## Excerpt
** BEGIN **

Music of my Life

Saturday, March 27, 2010

Here is something for all you brand freaks out there. The Logorama short film. It's it's nasty, it's cruel - but it is incredibly well made. I think it was a selection the Cannes Film Festival.

Tuesday, March 23, 2010

New Story

I started a new story a few days ago. It's about postcards. I'm hyper-busy this coming week, but I'm going to try to write a chapter a week starting spring break (this weekend). Wish me luck.

Monday, March 8, 2010

Starry Eyed Surprise

Some stories begin "Once upon a time..." Those stories end "happily ever after" though. This is a story with a beginning, middle, and beginning. When this story ends it's truly just the start of another

In the beginning there was God. Now let me clarify, when I say beginning, I damn well mean it. No time, space, matter. Simply presence. I don't mean the white haired, white skinned God of Catholic kids growing up. Not the robust Buddha, or hailed Allah. Humankind is so vain to assume God is of human form. God is faceless, lacking physical vehicle. Now this piece of information is out of the way, let us continue our tale.

In the beginning, there was God. God is not He, She, or It. God is God. God was suspended. God Was, Is, and Will Be. God was not a floating mist, or wispy smoke. At some point in being, not time, God felt an enormous amount of energy flow through God, ebbing and flowing. The energy expanded within God. It strained against God’s presence. It swelled once, twice, and burst. All of the planets erupted into existence from God's being. No particular order to the distribution, seemingly random. God's presence Was everywhere in the universe.
God discovered happiness. It was terribly dark though.

In the lonely dark universe God was suspended once again. Vastly alone. Soon after the planets though, God felt another pulse of energy. This one more powerful and intense. It ripened within God until the entire universe shook with energy. The energy grew silent for one moment, then surged from God's being. And then there was light.

Beauty. God discovered awe. Reverence, veneration, stupefaction, admiration.

God's presence pressed into the universe. Searching the planets. They were all wonderful to God. Eventually, God came to Earth. God found the seeds of life crying for help. God nurtured the seeds until they were self-sufficient.

** END **

## The tasks
a) Using the blog page, decide whether each statement agrees with it: (i) The new story is about postcards. (ii) The Logorama short film is described as poorly made. (iii) In the creation story, light appears before the planets. For each one, answer yes or no and quote the deciding words.
b) Quote the part of the blog page that opens with the words containing "God discovered happiness." and closes with "they were self-sufficient.".

## Supplied data

** BEGIN **

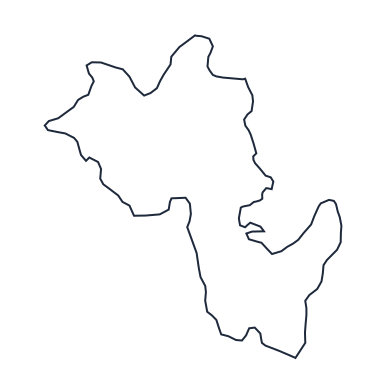 the district of Pohang-si, North Gyeongsang, South Korea, rotated 5°
{"feature_id": "91817680B48442195707238", "entity_name": "Pohang-si", "entity_type": "district", "adm_level": 2, "iso_a3": "KOR", "parent_name": "South Korea", "parent_adm1": "North Gyeongsang", "projection": "orthographic", "projection_center": [129.325, 36.079], "detail": "fine", "context": "isolated", "style": "outline", "palette": "slate", "viewbox_px": 384, "rotation_deg": 5, "n_neighbors": 0, "source": "geoboundaries", "source_scale": "gbopen_adm2", "svg_char_len": 2197}
<svg xmlns="http://www.w3.org/2000/svg" viewBox="0 0 384 384"><g transform="rotate(5 192 192)"><path d="M181.4,35.7L166.8,48.7L159.6,59.0L159.5,66.8L153.5,77.7L150.5,84.4L148.0,91.6L142.0,97.1L135.9,100.1L126.2,92.8L119.6,82.5L112.3,75.8L105.1,74.6L97.8,72.8L90.0,70.9L80.9,71.5L76.0,75.1L79.0,83.0L82.7,86.7L84.5,90.3L82.6,95.1L80.2,104.2L75.3,106.6L70.5,110.2L66.8,117.5L52.3,130.2L43.2,133.8L39.5,138.6L40.3,139.5L43.1,142.9L54.0,144.1L60.7,144.7L69.8,148.4L73.4,152.0L77.0,161.7L78.2,164.8L83.7,170.2L86.7,166.6L95.8,170.3L99.4,177.0L99.4,186.7L103.0,192.1L107.2,194.6L118.8,201.9L123.6,207.9L130.9,211.0L136.3,220.7L147.9,219.5L161.8,217.1L170.3,211.6L170.9,203.8L172.1,200.1L186.1,198.3L190.9,203.8L192.8,214.1L192.1,221.4L190.3,227.4L201.9,252.3L205.5,267.5L207.9,276.0L213.4,284.5L214.6,290.6L214.6,299.1L217.6,310.0L222.5,313.1L227.4,317.3L231.0,325.8L233.5,331.3L240.8,332.5L248.7,335.6L254.7,335.6L258.4,330.1L260.8,322.8L266.3,321.6L272.4,327.0L273.6,331.9L274.8,336.2L278.5,338.6L293.1,342.8L308.8,348.0L309.5,348.3L318.0,332.4L316.8,322.1L316.7,314.2L316.7,304.5L316.1,297.8L314.3,290.5L317.9,284.4L325.2,277.7L328.8,269.8L329.4,261.9L329.4,253.4L332.4,247.9L341.5,237.0L344.5,229.1L343.9,220.0L343.8,212.7L341.4,204.2L338.9,198.8L336.5,191.5L334.1,188.5L329.2,187.9L321.3,192.1L319.5,195.2L315.9,205.5L313.5,214.0L306.8,223.1L302.0,230.4L297.2,234.6L291.7,238.3L286.2,243.2L277.1,246.8L272.3,242.6L265.6,236.5L261.9,235.9L252.8,234.1L249.8,228.6L255.3,226.2L267.1,224.9L263.2,220.5L252.7,217.5L250.0,220.2L248.0,222.5L242.8,221.0L241.8,217.5L241.0,214.0L241.3,210.8L242.0,203.3L243.5,202.3L244.8,201.8L250.7,200.1L254.4,196.6L256.7,195.9L260.2,194.6L262.6,192.6L262.1,188.2L262.4,186.2L265.6,181.7L266.6,181.7L271.1,182.2L271.6,178.2L272.1,174.5L269.1,170.5L263.9,169.3L257.6,162.8L252.4,157.9L250.4,154.6L249.9,151.2L252.7,147.9L249.1,138.3L245.5,129.8L243.1,125.6L239.4,121.3L237.6,115.3L240.6,109.8L244.3,106.2L244.9,96.5L243.7,90.4L238.8,82.6L235.1,74.5L232.8,75.3L221.3,75.3L212.8,75.3L206.1,74.7L202.5,73.5L198.9,69.3L196.5,65.6L196.5,56.0L198.3,51.7L200.1,45.1L195.9,37.8L188.0,36.0L185.6,36.0L182.6,36.0L181.4,35.7Z" fill="none" stroke="#1e293b" stroke-width="2"/></g></svg>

** END **

## Expected outputs
a)
(i) Yes: "It's about postcards."
(ii) No: "but it is incredibly well made."
(iii) No: "Soon after the planets though, God felt another pulse of energy."

b)
God discovered happiness. It was terribly dark though.

In the lonely dark universe God was suspended once again. Vastly alone. Soon after the planets though, God felt another pulse of energy. This one more powerful and intense. It ripened within God until the entire universe shook with energy. The energy grew silent for one moment, then surged from God's being. And then there was light.

Beauty. God discovered awe. Reverence, veneration, stupefaction, admiration.

God's presence pressed into the universe. Searching the planets. They were all wonderful to God. Eventually, God came to Earth. God found the seeds of life crying for help. God nurtured the seeds until they were self-sufficient.